I need some good advice.

First and foremost, this may be a long post, but I’m going to shorten it as much as I can.

My husband and I have been married for almost two years, dated for roughly two and a half years(off and on for a few months early in our relationship). During those “breaks” we would see other people, him most likely more so than me. My husband I believe is a sex addict, maybe not a serial sex addict, but he strives on sex. Like tits and ass is his life type strive. This is something that I do and don’t have an issue with, although my self esteem is extremely low from if(makes total sense right). So here the ultimate issue though, early in our relationship my husband(bf at time) did cheat on me at least one time for what I know. Since being married, I’ve caught him being flirtatious with other women, once found, I put my foot down.

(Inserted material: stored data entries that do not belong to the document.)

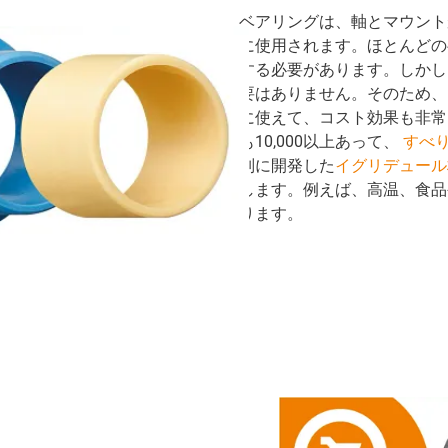
ベアリングは、軸とマウント
に使用されます。ほとんどの
する必要があります。しかし
要はありません。そのため、
に使えて、コスト効果も非常
も10,000以上あって、
すべ
別に開発した
イグリデュール
します。例えば、高温、食品
ります。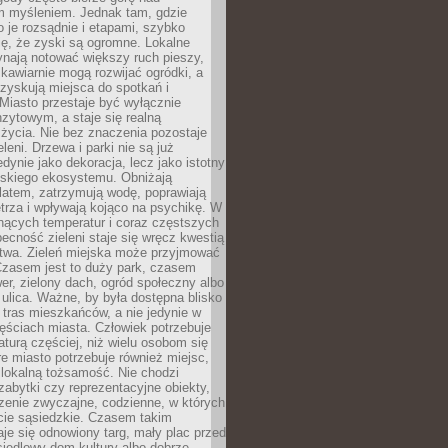
m myśleniem. Jednak tam, gdzie
je rozsądnie i etapami, szybko
ę, że zyski są ogromne. Lokalne
ynają notować większy ruch pieszy,
i kawiarnie mogą rozwijać ogródki, a
zyskują miejsca do spotkań i
Miasto przestaje być wyłącznie
zytowym, a staje się realną
 życia. Nie bez znaczenia pozostaje
eleni. Drzewa i parki nie są już
edynie jako dekoracja, lecz jako istotny
jskiego ekosystemu. Obniżają
latem, zatrzymują wodę, poprawiają
trza i wpływają kojąco na psychikę. W
nących temperatur i coraz częstszych
becność zieleni staje się wręcz kwestią
twa. Zieleń miejska może przyjmować
Czasem jest to duży park, czasem
wer, zielony dach, ogród społeczny albo
ulica. Ważne, by była dostępna blisko
tras mieszkańców, a nie jedynie w
ęściach miasta. Człowiek potrzebuje
aturą częściej, niż wielu osobom się
e miasto potrzebuje również miejsc,
 lokalną tożsamość. Nie chodzi
zabytki czy reprezentacyjne obiekty,
rzenie zwyczajne, codzienne, w których
cie sąsiedzkie. Czasem takim
je się odnowiony targ, mały plac przed
osiedlowy dom kultury albo dobrze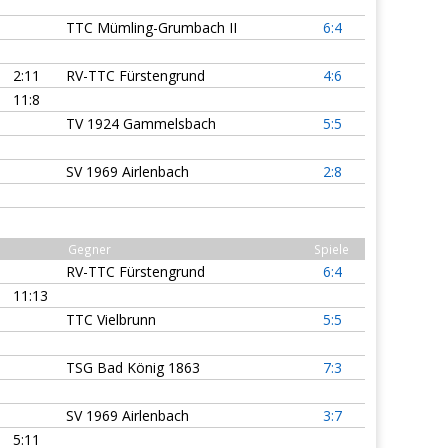
TTC Mümling-Grumbach II
6:4
2:11
RV-TTC Fürstengrund
4:6
11:8
TV 1924 Gammelsbach
5:5
SV 1969 Airlenbach
2:8
Gegner
Spiele
RV-TTC Fürstengrund
6:4
11:13
TTC Vielbrunn
5:5
TSG Bad König 1863
7:3
SV 1969 Airlenbach
3:7
5:11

Here we go with the “once a cheater always a cheater” views. Believe me, sometimes I do feel really stupid giving him a chance, but I’m an empath, I always give the benefit of the doubt and knowing what I knew at the time it hurt, it I wrote it off as our relationship wasn’t that serious at the time, we were together and then splitting up, so I put that incident behind me and moved forward. Fast forward to today, as far as I know no cheating has occurred just those flirtatious texts and it seems to only be to one woman.

So back to the sex addict part...this is just who my husband is and a lot of the time I feel like I can accept him for who he is as long as he is faithful to me, going behind my back still feels like a betrayal and another notch, especially considering we have moved and I saw it as starting a new life together, a fresh start..I just hate that feeling like something is always wrong. Because he loves sex so much, I feel like he makes excuses for his actions, like he’s joined all these Facebook groups with boobs all in your face, and half naked women and whatever else. Another hot topic is porn, he’s always watching it, everyday, and when him and I talk about sex it’s like all these things he wants that I’m just not feeling. It’s not that I don’t like it it’s just I don’t think I like it with him. And I feel like that’s because of all the hurt he put me through. I have low self esteem because he doesn’t make me feel sexy, all I can think about is how many times he finds someone else sexy or that woman he was texting.

So basically, I’m looking for advice from someone that may have dealt with a similar situation. I’m not looking for comments on leave him...him and I are both in our 30’s, leaving really isn’t an option just because we want to try all possible sources of help before calling it quits. I’m in counseling as well, he could probably do it a bit more, his job is very demanding, it’s hard to find the time. I’m just really infuriated and confused. Him and I have talked about all of this as well, but I’m not feeling any better and honestly this post was a vent too. It’s hard having these feelings and no one to really talk to about it. In counseling. I finally let it all out, but he has the same job as my husband and is gone all the time and now he’s moving in June. So when I feel like this I have to let it out...otherwise it builds up. But I would really like some advice relevant to my situation.